To investigate the role of self-regulated learning in acquiring technological pedagogical and content knowledge, Huang and Lajoie (2021) used process mining and analysed the log file data of teachers developing instruction plans in a computer environment. They discovered that excellent teachers were more likely to engage in self-regulated learning and more consistently sought to develop technological pedagogical and content knowledge. Cerezo et al. (2020) applied Inductive Miner to analyze learners’ interaction traces on online platform and discovered their self-regulation models through time-series, which showed that although passing learners did not follow the instructors’ suggestions exactly, they did follow the logic of a successful self-regulated learning process as opposed to failing ones.

Process mining is a useful method for analyzing data through time-series; however, the process of analyzing learner ideas is complex and may involve the analysis of overlapping events occurring within a short time (Lee & Seng, 2017). The code-and-count methods used in previous studies had masked small but crucial details that may indicate the understanding level of an individual or a group at a particular point (Chen et al., 2017). Moreover, the understanding of discourse depends on the context, and in-depth analysis must be conducted for truly understanding the intentions and motivation of learners. Process mining focuses on the relationship between the event frequency and the event sequence, which may be appropriate for analyzing time series.

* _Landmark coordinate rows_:
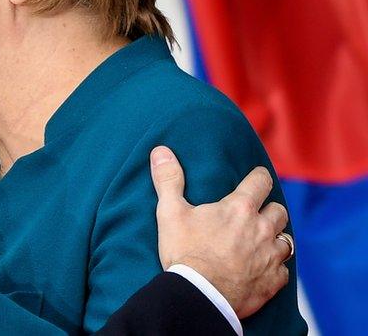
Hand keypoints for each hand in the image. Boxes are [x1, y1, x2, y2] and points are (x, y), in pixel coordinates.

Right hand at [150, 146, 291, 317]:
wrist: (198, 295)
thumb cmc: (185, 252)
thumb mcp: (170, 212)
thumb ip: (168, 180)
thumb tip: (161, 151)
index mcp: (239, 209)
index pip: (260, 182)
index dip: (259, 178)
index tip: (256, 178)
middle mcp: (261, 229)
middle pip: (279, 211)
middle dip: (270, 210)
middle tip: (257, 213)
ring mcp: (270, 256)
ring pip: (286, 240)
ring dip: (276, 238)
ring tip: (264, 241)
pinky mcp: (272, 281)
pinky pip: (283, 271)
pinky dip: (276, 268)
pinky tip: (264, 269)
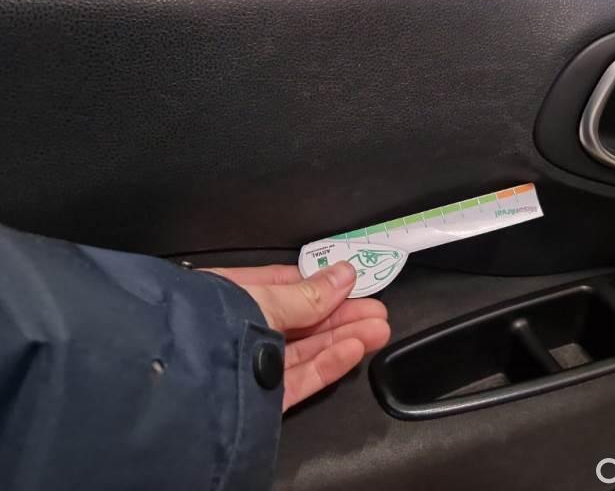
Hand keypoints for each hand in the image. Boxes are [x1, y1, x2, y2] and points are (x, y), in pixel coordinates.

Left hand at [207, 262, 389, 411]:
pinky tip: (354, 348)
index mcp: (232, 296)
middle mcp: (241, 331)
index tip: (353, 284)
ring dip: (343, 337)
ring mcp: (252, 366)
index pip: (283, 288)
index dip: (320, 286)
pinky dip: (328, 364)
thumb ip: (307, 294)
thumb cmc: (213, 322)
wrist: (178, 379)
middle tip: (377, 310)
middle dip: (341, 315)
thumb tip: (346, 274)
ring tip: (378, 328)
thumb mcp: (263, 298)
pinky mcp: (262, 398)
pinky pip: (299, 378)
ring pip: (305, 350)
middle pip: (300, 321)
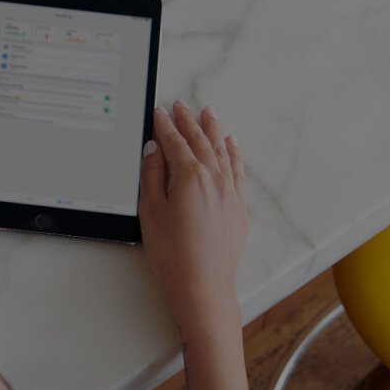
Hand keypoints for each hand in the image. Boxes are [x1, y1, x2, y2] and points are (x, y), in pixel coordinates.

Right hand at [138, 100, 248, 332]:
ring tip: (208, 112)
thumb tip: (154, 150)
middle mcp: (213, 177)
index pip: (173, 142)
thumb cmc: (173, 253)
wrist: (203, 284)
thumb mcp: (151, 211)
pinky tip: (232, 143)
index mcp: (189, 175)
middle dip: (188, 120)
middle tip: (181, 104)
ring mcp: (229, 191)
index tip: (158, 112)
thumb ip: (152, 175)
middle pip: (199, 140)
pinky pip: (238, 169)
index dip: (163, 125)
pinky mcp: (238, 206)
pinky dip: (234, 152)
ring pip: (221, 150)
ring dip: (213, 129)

...

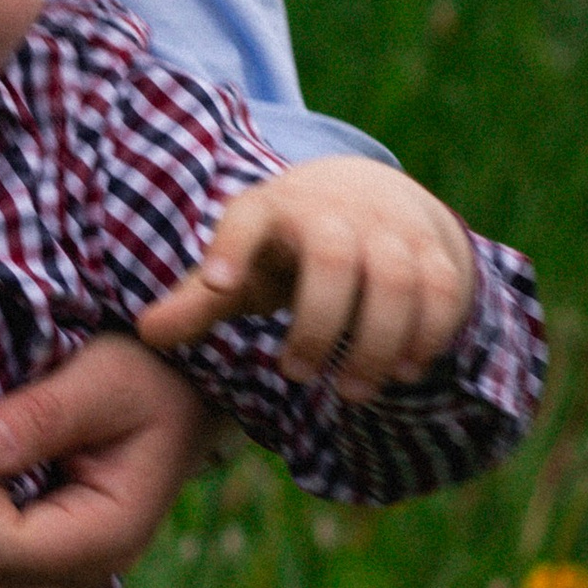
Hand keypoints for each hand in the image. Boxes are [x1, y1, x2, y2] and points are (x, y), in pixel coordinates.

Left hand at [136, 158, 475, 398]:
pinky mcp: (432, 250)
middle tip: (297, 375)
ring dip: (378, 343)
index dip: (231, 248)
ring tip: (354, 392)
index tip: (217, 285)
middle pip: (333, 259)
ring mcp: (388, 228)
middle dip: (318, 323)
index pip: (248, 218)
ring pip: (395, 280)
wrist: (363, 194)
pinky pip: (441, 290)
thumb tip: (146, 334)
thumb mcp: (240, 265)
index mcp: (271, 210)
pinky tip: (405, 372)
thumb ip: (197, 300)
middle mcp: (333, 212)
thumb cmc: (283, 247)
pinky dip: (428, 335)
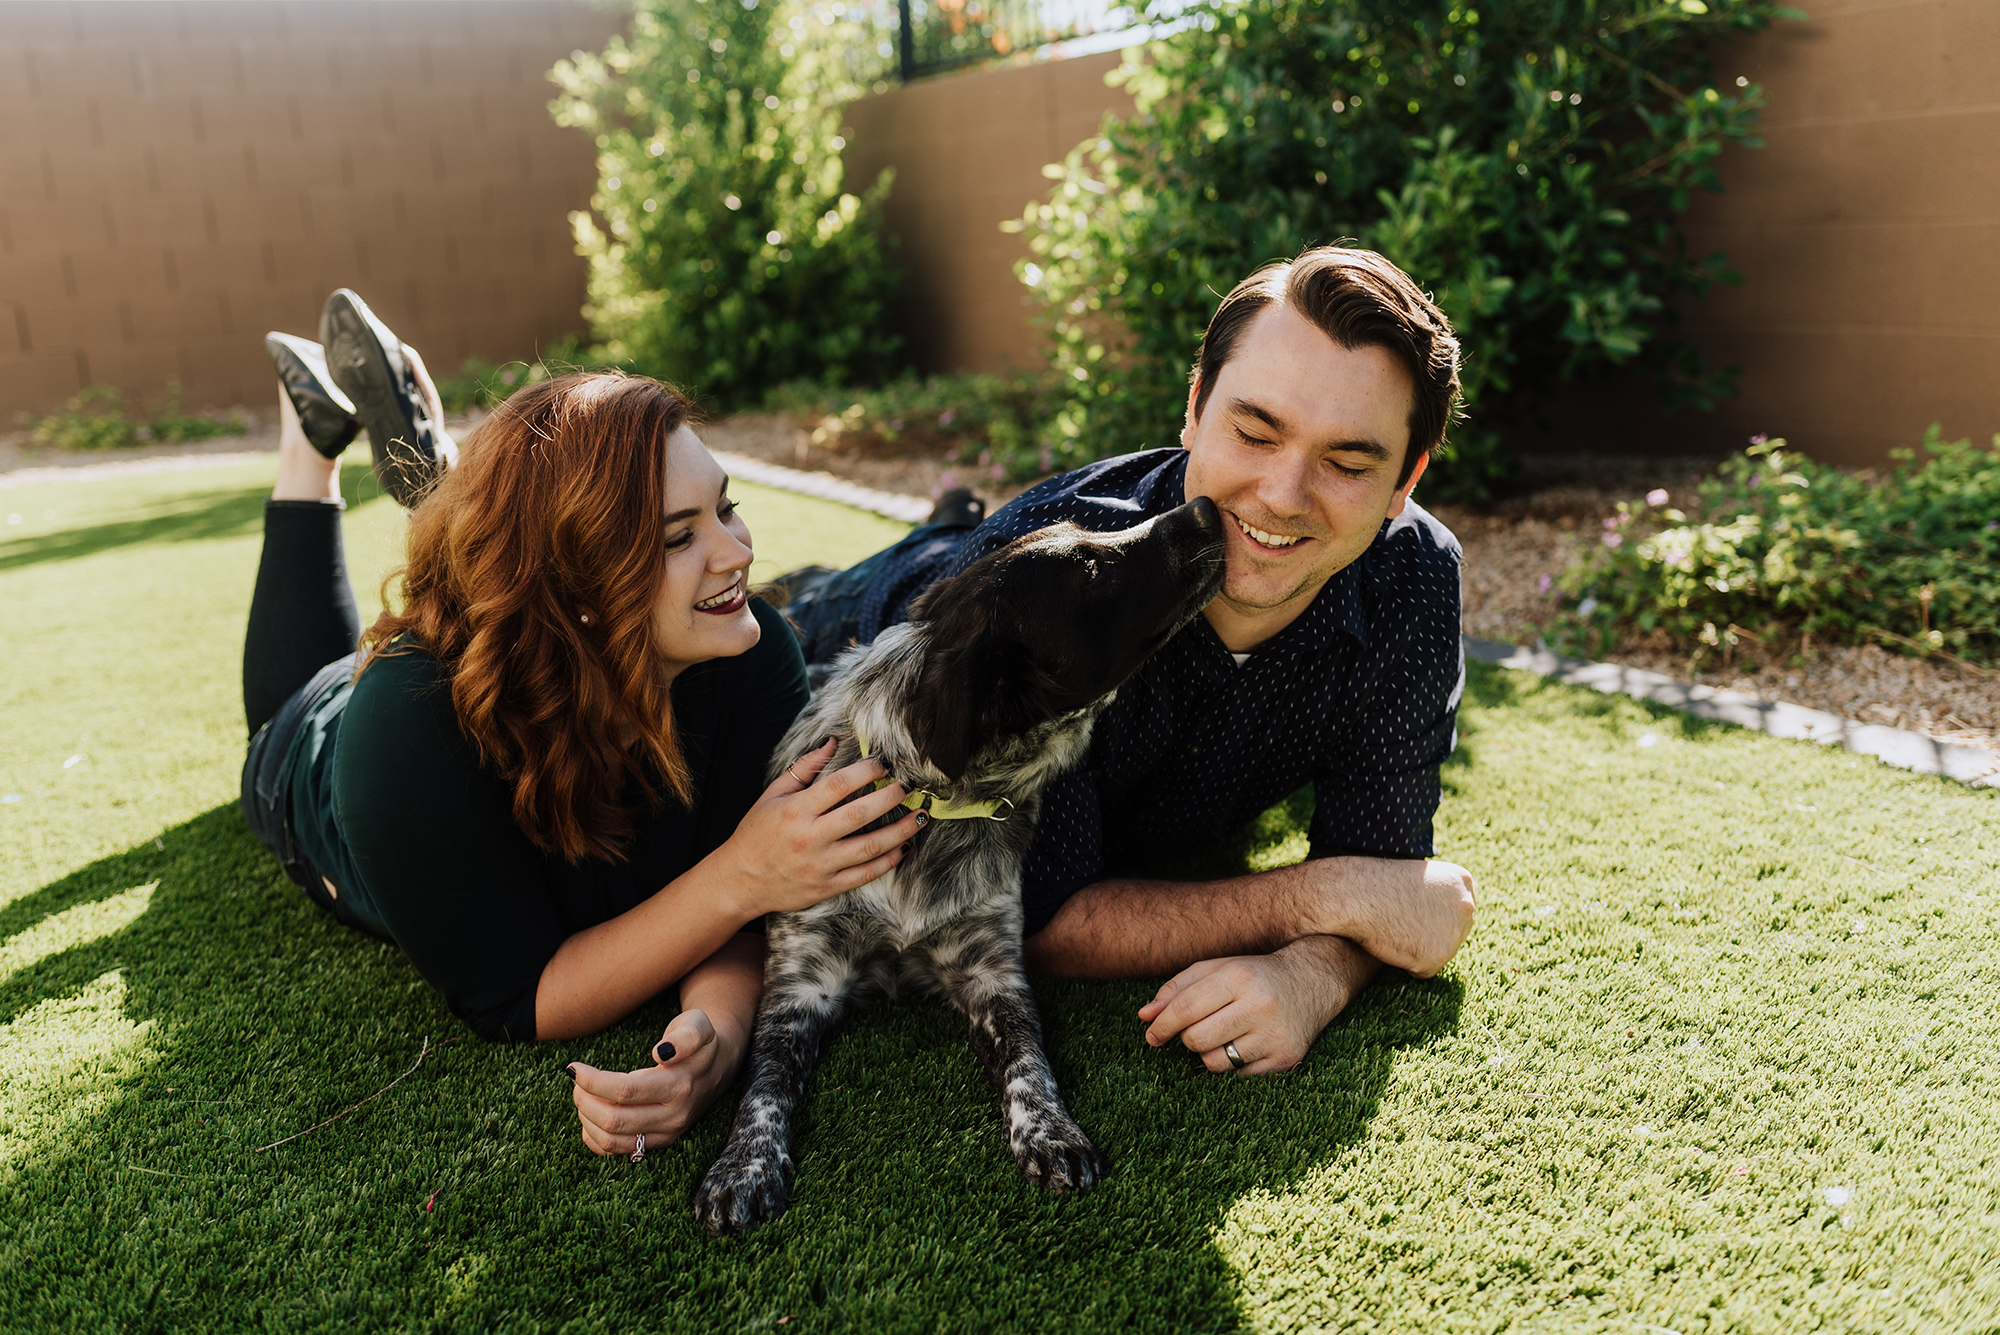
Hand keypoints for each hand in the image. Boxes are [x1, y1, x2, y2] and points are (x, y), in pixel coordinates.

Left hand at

==

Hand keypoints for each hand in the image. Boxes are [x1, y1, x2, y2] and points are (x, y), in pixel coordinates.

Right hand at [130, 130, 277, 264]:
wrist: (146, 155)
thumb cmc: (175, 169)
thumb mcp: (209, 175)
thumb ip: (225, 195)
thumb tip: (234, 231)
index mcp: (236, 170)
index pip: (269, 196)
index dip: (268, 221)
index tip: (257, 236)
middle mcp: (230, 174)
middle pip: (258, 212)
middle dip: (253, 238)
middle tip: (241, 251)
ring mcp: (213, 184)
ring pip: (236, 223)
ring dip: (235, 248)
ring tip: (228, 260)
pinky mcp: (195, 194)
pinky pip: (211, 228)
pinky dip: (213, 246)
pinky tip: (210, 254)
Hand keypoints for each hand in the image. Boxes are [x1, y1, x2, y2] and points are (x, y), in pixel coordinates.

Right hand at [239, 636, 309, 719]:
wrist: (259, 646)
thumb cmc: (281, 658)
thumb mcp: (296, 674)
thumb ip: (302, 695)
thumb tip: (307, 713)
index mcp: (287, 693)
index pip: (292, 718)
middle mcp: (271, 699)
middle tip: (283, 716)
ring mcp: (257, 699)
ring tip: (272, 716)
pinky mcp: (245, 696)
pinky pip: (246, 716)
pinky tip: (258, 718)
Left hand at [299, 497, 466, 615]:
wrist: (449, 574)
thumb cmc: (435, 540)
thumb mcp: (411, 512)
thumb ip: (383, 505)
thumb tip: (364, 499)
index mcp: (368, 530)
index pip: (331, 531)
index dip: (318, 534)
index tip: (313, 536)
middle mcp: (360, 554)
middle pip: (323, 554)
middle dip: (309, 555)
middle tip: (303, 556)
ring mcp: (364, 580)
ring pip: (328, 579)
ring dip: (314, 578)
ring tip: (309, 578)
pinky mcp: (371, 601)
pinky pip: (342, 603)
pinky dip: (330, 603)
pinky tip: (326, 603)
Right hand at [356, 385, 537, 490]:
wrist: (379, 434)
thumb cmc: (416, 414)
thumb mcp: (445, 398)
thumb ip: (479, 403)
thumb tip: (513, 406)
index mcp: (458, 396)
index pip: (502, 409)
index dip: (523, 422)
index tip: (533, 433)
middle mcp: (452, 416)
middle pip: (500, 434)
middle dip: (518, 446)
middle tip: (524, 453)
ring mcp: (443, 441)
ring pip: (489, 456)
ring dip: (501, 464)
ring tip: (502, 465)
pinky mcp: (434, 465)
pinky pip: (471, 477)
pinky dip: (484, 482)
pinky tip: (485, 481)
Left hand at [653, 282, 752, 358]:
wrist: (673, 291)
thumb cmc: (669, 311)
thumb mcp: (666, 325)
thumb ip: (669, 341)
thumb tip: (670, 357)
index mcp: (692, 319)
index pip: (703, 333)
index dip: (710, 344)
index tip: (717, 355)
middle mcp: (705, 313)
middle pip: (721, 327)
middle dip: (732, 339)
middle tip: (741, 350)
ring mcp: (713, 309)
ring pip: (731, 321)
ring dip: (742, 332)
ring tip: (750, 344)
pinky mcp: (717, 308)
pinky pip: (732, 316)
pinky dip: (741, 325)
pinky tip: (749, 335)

* _What you are asked to do_:
Answer these questions from the process mining excerpt, one per line:
1. What did Huang and Lajoie (2021) find about excellent teachers?
2. Which method did Cerezo et al. (2020) apply to analyze learners' interaction traces?
3. According to Chen et al. (2017), what had the code-and-count methods masked?
Rely solely on the process mining excerpt; the rows are not needed.

* _Task result_:
1. Excellent teachers were more likely to engage in self-regulated learning and more consistently sought to develop technological pedagogical and content knowledge.
2. Inductive Miner.
3. Small but crucial details that may indicate the understanding level of an individual or a group at a particular point.